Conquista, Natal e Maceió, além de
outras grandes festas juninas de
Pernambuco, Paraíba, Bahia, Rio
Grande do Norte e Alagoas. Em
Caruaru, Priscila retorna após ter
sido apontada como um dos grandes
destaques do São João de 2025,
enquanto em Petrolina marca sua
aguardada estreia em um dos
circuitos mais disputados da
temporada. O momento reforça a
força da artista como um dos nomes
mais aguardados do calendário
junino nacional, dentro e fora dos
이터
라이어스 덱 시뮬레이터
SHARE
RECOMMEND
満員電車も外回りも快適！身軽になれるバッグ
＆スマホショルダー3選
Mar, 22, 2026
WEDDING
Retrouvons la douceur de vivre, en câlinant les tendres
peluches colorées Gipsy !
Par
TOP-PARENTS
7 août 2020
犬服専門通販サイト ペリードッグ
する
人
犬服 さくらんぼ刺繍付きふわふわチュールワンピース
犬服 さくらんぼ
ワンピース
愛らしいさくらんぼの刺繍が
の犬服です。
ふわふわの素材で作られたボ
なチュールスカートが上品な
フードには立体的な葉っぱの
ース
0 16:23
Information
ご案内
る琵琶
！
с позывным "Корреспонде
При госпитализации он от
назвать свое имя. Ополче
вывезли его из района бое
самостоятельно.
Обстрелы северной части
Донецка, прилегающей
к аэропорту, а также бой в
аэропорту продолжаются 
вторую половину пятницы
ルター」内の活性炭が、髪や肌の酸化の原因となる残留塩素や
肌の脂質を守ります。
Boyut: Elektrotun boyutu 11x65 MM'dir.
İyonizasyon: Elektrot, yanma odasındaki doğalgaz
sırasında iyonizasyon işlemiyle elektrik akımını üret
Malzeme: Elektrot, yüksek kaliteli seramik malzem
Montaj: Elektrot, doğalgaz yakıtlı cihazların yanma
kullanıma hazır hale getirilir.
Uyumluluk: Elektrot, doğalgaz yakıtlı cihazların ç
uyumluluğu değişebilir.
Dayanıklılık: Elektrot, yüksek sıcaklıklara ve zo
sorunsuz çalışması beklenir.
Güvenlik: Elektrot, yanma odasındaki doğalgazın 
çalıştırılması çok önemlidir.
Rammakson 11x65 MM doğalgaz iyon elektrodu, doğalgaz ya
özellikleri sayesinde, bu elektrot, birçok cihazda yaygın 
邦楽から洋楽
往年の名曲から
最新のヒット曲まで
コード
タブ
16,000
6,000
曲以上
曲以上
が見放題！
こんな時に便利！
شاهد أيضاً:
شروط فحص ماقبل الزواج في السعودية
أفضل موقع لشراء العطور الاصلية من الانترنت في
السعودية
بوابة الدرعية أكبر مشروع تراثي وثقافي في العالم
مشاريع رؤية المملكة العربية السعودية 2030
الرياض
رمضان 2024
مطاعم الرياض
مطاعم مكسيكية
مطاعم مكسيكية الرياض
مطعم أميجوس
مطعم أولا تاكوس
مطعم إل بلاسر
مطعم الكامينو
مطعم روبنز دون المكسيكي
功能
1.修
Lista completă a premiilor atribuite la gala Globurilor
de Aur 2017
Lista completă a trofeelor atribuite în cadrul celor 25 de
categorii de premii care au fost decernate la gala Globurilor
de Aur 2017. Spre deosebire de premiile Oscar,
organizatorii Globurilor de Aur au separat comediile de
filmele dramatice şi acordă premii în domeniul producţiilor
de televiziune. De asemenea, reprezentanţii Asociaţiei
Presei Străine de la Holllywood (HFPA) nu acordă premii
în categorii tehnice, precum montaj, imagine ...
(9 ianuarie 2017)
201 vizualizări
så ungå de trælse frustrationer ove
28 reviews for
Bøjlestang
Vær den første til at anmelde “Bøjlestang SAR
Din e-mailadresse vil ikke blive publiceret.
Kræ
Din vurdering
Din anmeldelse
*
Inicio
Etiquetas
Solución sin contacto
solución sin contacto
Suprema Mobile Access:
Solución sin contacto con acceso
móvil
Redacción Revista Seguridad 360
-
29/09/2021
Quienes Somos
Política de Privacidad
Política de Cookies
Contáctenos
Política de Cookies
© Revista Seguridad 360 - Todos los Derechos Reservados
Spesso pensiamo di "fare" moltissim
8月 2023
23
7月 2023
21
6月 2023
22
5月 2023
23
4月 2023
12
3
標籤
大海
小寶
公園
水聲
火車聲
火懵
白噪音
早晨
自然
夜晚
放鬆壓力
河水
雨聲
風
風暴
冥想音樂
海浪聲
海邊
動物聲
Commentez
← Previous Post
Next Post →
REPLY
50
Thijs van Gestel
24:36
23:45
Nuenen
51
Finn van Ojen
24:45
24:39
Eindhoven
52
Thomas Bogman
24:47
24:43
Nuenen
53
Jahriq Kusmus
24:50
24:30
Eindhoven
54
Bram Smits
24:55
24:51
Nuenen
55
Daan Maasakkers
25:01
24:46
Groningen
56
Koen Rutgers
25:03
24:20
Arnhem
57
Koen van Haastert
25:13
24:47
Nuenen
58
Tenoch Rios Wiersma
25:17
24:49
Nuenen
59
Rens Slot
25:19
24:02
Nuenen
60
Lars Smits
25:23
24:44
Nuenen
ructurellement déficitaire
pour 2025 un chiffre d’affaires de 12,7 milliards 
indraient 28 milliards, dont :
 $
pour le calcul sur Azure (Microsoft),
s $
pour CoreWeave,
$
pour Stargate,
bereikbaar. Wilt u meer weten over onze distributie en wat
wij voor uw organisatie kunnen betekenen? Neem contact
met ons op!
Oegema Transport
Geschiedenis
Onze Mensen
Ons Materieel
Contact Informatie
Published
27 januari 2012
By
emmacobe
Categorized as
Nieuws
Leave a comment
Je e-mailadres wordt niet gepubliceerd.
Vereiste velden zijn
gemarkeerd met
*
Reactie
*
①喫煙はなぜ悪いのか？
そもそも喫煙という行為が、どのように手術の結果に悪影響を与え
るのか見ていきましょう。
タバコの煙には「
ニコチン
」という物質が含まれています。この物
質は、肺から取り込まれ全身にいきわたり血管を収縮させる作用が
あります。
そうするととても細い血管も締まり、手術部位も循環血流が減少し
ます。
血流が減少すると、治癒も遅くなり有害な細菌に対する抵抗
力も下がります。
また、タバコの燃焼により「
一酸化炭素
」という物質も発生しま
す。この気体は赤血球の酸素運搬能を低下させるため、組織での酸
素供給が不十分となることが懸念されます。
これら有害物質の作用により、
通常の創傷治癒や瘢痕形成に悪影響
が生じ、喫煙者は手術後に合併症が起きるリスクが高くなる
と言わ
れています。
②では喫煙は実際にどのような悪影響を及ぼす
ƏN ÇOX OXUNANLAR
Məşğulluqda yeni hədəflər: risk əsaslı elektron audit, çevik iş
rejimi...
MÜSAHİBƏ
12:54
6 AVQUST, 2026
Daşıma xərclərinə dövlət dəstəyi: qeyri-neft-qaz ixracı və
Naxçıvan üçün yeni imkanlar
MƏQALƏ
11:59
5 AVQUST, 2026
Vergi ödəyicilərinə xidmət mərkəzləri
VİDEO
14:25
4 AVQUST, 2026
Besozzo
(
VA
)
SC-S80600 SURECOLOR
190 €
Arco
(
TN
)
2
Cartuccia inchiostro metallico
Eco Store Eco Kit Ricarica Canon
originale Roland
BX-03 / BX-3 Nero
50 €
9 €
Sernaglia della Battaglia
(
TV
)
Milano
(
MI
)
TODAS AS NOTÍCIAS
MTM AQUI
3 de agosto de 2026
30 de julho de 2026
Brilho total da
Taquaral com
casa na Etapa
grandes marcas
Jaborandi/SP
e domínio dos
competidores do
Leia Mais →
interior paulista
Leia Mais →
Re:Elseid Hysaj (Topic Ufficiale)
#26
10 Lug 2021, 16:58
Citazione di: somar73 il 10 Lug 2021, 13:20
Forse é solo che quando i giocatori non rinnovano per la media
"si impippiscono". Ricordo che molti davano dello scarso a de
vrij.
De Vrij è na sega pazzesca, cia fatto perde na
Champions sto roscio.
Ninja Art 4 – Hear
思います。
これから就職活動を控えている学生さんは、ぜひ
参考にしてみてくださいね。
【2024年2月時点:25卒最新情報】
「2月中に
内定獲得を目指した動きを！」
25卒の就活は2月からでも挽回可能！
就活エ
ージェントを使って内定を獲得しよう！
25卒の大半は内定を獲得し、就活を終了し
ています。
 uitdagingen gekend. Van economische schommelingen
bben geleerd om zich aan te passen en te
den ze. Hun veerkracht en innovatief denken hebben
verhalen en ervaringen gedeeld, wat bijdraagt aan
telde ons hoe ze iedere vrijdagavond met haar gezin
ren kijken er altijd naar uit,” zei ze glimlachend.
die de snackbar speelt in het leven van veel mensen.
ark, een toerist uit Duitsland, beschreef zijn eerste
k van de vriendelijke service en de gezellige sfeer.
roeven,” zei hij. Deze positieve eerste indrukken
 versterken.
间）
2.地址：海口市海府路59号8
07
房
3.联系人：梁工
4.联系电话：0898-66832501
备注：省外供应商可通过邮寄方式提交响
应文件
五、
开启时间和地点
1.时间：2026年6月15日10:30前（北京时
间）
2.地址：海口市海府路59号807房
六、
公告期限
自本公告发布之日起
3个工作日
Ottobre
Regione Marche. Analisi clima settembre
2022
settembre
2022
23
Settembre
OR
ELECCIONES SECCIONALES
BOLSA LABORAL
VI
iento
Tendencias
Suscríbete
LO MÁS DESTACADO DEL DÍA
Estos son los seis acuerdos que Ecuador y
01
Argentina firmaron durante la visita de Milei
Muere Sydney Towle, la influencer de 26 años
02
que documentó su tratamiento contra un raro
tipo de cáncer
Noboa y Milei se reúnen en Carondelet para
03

======

Problem to solve - Please copy, exactly and with nothing else, the lines above beginning at the line that has "originale Roland" and ending with the line that has "positieve eerste indrukken".

Answer for the task -
originale Roland
BX-03 / BX-3 Nero
50 €
9 €
Sernaglia della Battaglia
(
TV
)
Milano
(
MI
)
TODAS AS NOTÍCIAS
MTM AQUI
3 de agosto de 2026
30 de julho de 2026
Brilho total da
Taquaral com
casa na Etapa
grandes marcas
Jaborandi/SP
e domínio dos
competidores do
Leia Mais →
interior paulista
Leia Mais →
Re:Elseid Hysaj (Topic Ufficiale)
#26
10 Lug 2021, 16:58
Citazione di: somar73 il 10 Lug 2021, 13:20
Forse é solo che quando i giocatori non rinnovano per la media
"si impippiscono". Ricordo che molti davano dello scarso a de
vrij.
De Vrij è na sega pazzesca, cia fatto perde na
Champions sto roscio.
Ninja Art 4 – Hear
思います。
これから就職活動を控えている学生さんは、ぜひ
参考にしてみてくださいね。
【2024年2月時点:25卒最新情報】
「2月中に
内定獲得を目指した動きを！」
25卒の就活は2月からでも挽回可能！
就活エ
ージェントを使って内定を獲得しよう！
25卒の大半は内定を獲得し、就活を終了し
ています。
 uitdagingen gekend. Van economische schommelingen
bben geleerd om zich aan te passen en te
den ze. Hun veerkracht en innovatief denken hebben
verhalen en ervaringen gedeeld, wat bijdraagt aan
telde ons hoe ze iedere vrijdagavond met haar gezin
ren kijken er altijd naar uit,” zei ze glimlachend.
die de snackbar speelt in het leven van veel mensen.
ark, een toerist uit Duitsland, beschreef zijn eerste
k van de vriendelijke service en de gezellige sfeer.
roeven,” zei hij. Deze positieve eerste indrukken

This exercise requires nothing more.